## WHAT YOU SHOULD DO
In the data below, find the line containing "ЧЕМУ НАУЧИТЬСЯ", then set down that line and every later line up to and including the line containing "Материалы были отобраны из", exactly.

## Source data
■ ■ ■

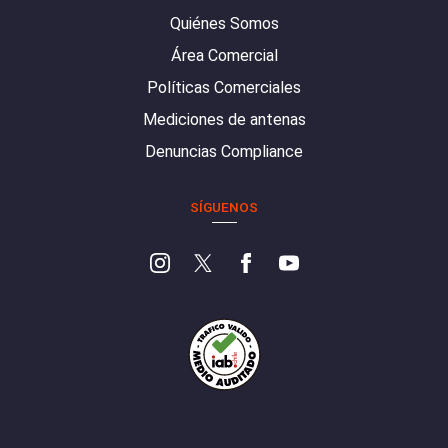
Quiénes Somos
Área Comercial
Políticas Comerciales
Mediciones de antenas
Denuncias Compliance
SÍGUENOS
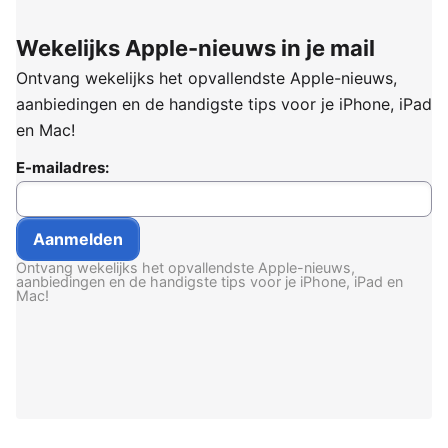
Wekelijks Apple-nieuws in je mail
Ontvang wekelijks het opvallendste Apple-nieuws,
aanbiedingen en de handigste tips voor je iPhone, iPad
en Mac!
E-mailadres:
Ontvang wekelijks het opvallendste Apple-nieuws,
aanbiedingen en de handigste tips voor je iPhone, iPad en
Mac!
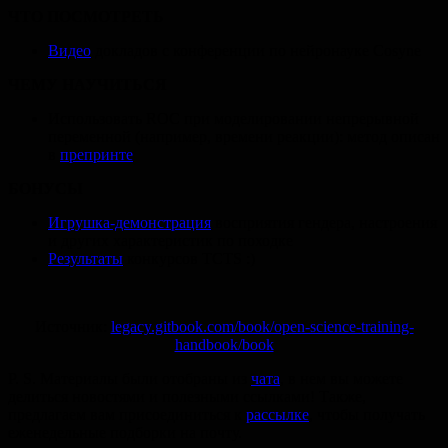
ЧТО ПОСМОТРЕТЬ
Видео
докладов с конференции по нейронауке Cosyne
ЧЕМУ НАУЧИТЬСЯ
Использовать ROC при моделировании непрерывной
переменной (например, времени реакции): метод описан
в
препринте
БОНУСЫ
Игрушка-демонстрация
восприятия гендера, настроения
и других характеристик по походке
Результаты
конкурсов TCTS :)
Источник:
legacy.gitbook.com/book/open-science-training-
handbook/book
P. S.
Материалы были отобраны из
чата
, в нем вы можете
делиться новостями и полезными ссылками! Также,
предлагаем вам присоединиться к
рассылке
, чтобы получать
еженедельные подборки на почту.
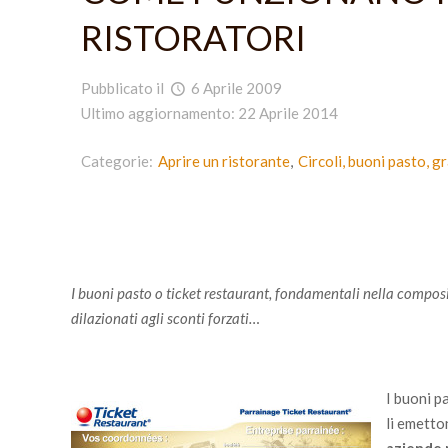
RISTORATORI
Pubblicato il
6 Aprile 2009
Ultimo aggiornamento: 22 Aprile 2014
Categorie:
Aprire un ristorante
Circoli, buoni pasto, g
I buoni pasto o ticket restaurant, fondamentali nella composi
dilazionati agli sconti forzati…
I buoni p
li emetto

■ ■ ■

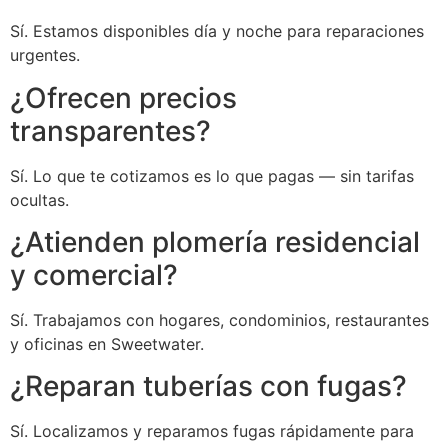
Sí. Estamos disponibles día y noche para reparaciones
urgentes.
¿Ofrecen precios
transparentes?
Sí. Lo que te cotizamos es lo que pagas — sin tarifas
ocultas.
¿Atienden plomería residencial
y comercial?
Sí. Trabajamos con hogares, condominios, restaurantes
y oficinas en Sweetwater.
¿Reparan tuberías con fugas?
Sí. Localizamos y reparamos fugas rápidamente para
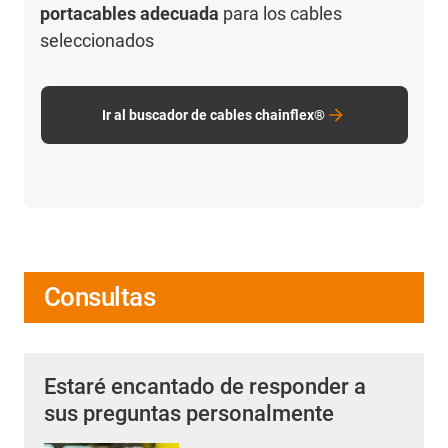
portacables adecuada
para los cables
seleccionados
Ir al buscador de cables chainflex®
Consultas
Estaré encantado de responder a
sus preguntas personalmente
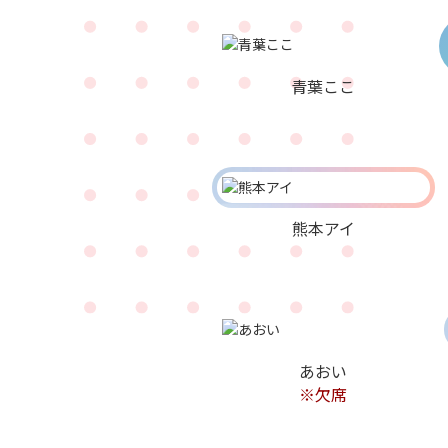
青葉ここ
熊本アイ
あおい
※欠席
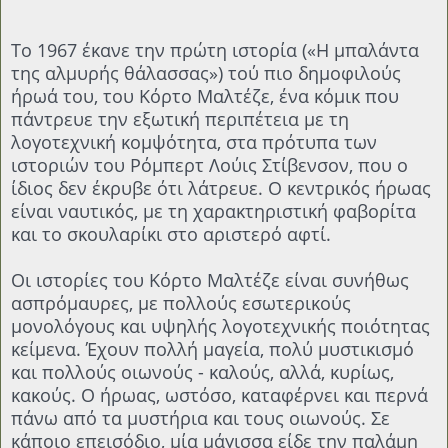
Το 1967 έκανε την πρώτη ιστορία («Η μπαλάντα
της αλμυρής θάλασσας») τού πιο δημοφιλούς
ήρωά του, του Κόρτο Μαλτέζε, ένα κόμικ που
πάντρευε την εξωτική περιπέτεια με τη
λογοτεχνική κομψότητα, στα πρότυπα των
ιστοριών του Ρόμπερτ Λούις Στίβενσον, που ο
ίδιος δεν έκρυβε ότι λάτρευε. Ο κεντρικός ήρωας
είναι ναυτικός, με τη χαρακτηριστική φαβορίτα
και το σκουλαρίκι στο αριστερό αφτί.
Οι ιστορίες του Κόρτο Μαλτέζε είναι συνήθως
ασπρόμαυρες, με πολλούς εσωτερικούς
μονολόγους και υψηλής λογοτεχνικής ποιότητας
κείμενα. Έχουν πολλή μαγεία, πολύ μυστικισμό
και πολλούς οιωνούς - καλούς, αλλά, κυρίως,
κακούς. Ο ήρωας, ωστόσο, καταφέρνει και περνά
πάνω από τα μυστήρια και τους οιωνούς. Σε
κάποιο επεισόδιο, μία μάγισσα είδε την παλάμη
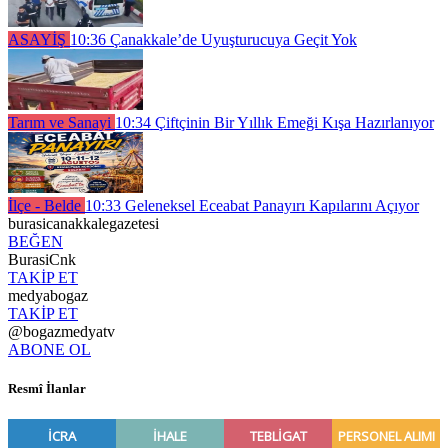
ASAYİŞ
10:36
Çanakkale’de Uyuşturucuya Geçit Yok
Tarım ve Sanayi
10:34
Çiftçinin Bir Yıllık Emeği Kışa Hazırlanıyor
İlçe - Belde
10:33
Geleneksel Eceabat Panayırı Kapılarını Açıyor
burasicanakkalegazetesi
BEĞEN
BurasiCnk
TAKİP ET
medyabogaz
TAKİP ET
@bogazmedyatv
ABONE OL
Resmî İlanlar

■ ■ ■

## RESPONSE BOX
ЧЕМУ НАУЧИТЬСЯ
Использовать ROC при моделировании непрерывной
переменной (например, времени реакции): метод описан
в
препринте
БОНУСЫ
Игрушка-демонстрация
восприятия гендера, настроения
и других характеристик по походке
Результаты
конкурсов TCTS :)
Источник:
legacy.gitbook.com/book/open-science-training-
handbook/book
P. S.
Материалы были отобраны из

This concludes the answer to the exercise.